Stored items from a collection
◆ ◆ ◆ ◆ ◆
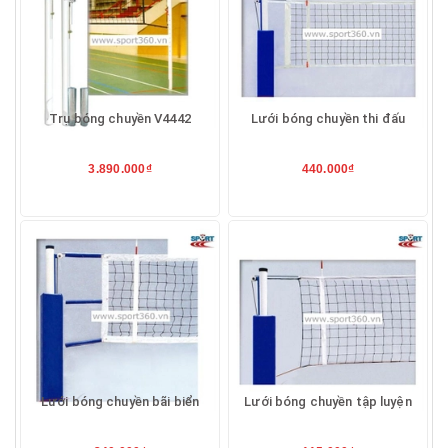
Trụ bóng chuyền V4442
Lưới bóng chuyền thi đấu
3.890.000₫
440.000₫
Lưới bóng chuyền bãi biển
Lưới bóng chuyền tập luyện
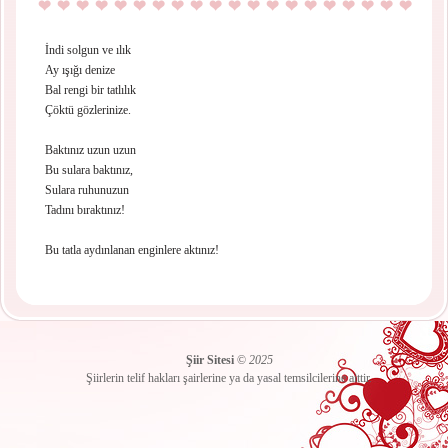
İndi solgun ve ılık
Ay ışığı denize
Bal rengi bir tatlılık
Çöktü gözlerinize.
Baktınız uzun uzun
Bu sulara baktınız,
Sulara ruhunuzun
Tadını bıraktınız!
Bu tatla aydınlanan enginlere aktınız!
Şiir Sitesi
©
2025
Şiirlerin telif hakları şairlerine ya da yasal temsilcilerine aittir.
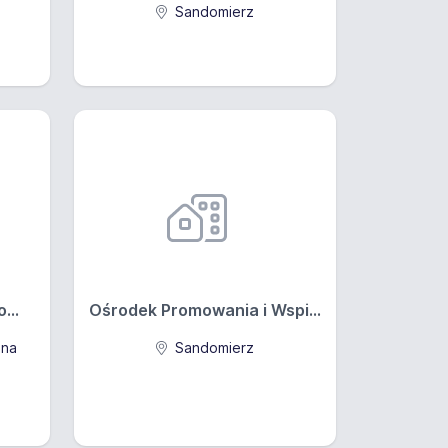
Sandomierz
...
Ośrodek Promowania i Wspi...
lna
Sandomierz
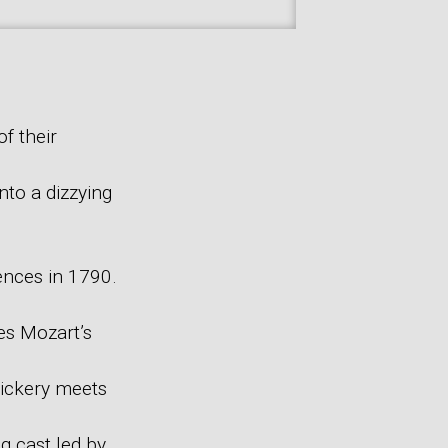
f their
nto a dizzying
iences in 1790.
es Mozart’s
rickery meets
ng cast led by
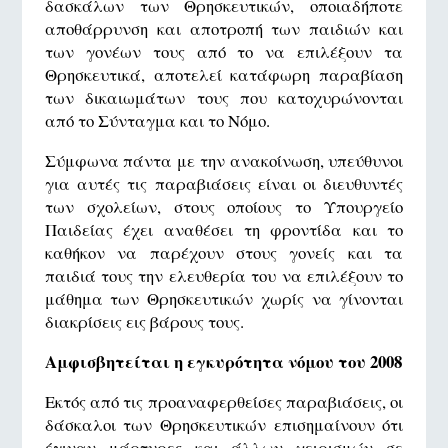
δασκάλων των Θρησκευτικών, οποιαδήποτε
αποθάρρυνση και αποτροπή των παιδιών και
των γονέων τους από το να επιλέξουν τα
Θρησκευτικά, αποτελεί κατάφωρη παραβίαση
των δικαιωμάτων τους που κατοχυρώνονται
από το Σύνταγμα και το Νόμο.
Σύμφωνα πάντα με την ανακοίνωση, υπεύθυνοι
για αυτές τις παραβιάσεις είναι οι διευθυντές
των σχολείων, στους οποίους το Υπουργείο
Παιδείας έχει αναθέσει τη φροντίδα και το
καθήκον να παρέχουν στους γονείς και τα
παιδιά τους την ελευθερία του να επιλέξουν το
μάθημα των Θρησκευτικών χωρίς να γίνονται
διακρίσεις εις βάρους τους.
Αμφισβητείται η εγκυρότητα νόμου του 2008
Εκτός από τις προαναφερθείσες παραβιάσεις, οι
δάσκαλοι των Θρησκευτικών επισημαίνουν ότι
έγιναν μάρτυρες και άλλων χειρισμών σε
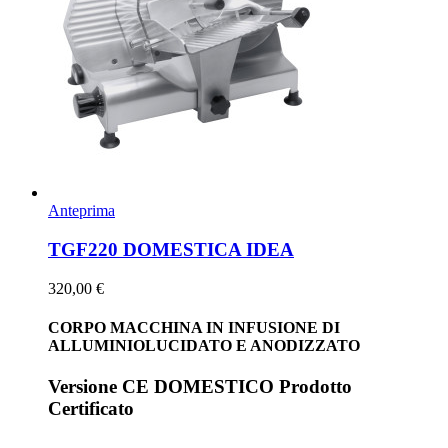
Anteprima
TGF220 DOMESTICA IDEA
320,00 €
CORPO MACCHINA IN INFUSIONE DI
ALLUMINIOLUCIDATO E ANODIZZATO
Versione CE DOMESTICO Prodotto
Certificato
◆ ◆ ◆ ◆ ◆
= EXERCISE INSTRUCTIONS =
Copy out every line of the data that includes the word "επιλέξουν".

= ANSWER TO THE EXERCISE =
των γονέων τους από το να επιλέξουν τα
παιδιά τους την ελευθερία του να επιλέξουν το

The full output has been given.